The problem is Apple being stupid and sending these things to phones that aren't using iMessage. Because Apple know which recipients are on iMessage (and so receive iMessages) and which are not (and receive SMS). They have chosen to send this to people who are receiving the conversation as SMS, i.e. non-iPhone users. The problem is that since those people are not iPhone users they don't matter to Apple; indeed if they have a worse experience than the iPhone user this might even persuade a few to switch to Apple, so if anything this silliness might work in their favour...
 
Um.. I could write the logic like this. When you see the exact message appear with the words liked, loved or disliked preceding it,s show thumbs up, heart or sad face. Seriously!
 
Then do it. Then you can find out whether there is enough demand for it to have been worth doing.

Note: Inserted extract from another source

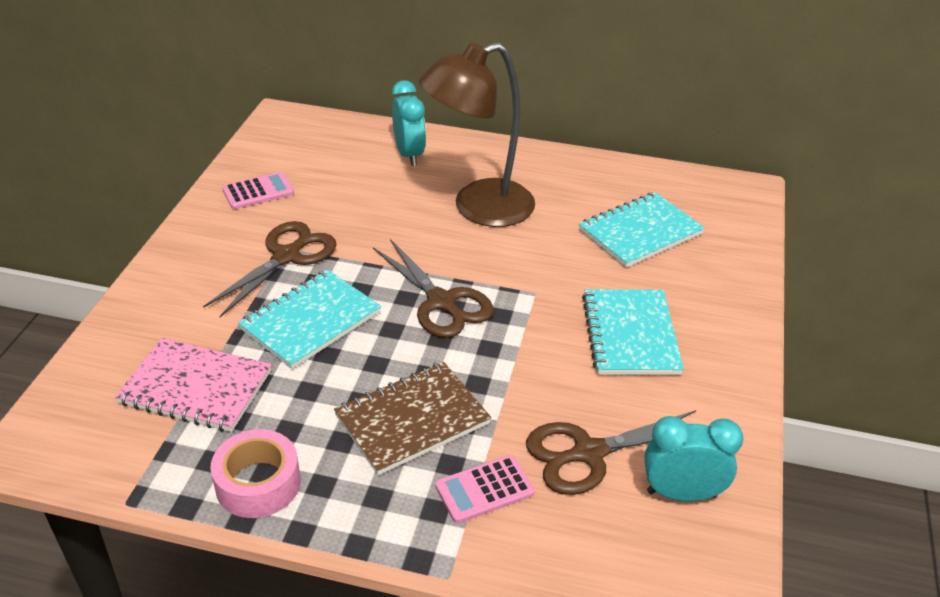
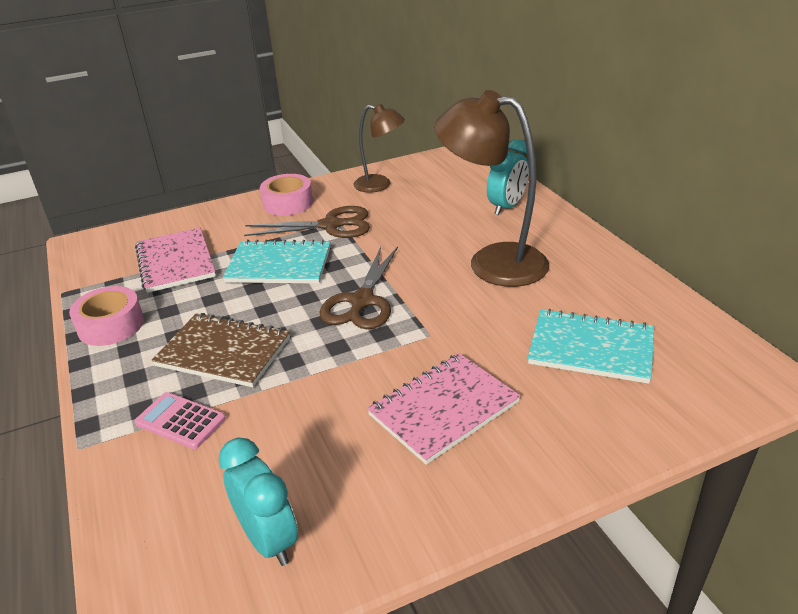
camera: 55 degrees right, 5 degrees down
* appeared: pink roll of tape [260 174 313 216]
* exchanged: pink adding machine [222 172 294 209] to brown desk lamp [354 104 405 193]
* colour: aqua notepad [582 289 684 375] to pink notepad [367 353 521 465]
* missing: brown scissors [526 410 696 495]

That's the problem with things like this: they are an annoyance for those affected, but how many are? I've never heard anyone complain about this outside of this thread.
 
Actually something you might be interested in: QKSMS+ shows blocking messages containing specified strings as a planned feature ("coming soon"). So there may be something that does what you want in the future, though it's not available yet.
 
I don't know if anyone is still looking at this question but I formulated a way to subtly dissuade iPhoners from doing this (to me at least). If they write Loved "blah blah blah", then I give them the a text saying Loved "Loved "blah blah blah""
 
Loved I doubt there's much you can do apart from ask the iPhone owners to stop, or switch the group to a cross-platform system like WhatsApp which would work the same for everyone. To your phone these are presumably just ordinary messages, and treated as such.

The problem is that iPhone owners will be communicating via iMessage, which is an IP-based message system, so for them it will be sending a custom flag to make an icon appear. But to non-iOS devices it sends regular sms, and it seems that Apple have chosen to send copies of messages for likes rather than just not send this stuff to non-iOS users. In other words it's a poor implementation by Apple. I doubt they have provided an option not to send these to non-iOS users, but you'd need to look through iMessage settings to see.

Of course people could complain to Apple, but since it took several years and a class action to get them to provide a solution to their iMessage deregistration bug (which put people off switching) it's unlikely they will do anything to make it less annoying for non-iOS users - they may even think that some of their customers will believe this is a problem with other platforms rather than a bad design by Apple and so it will help lock them in.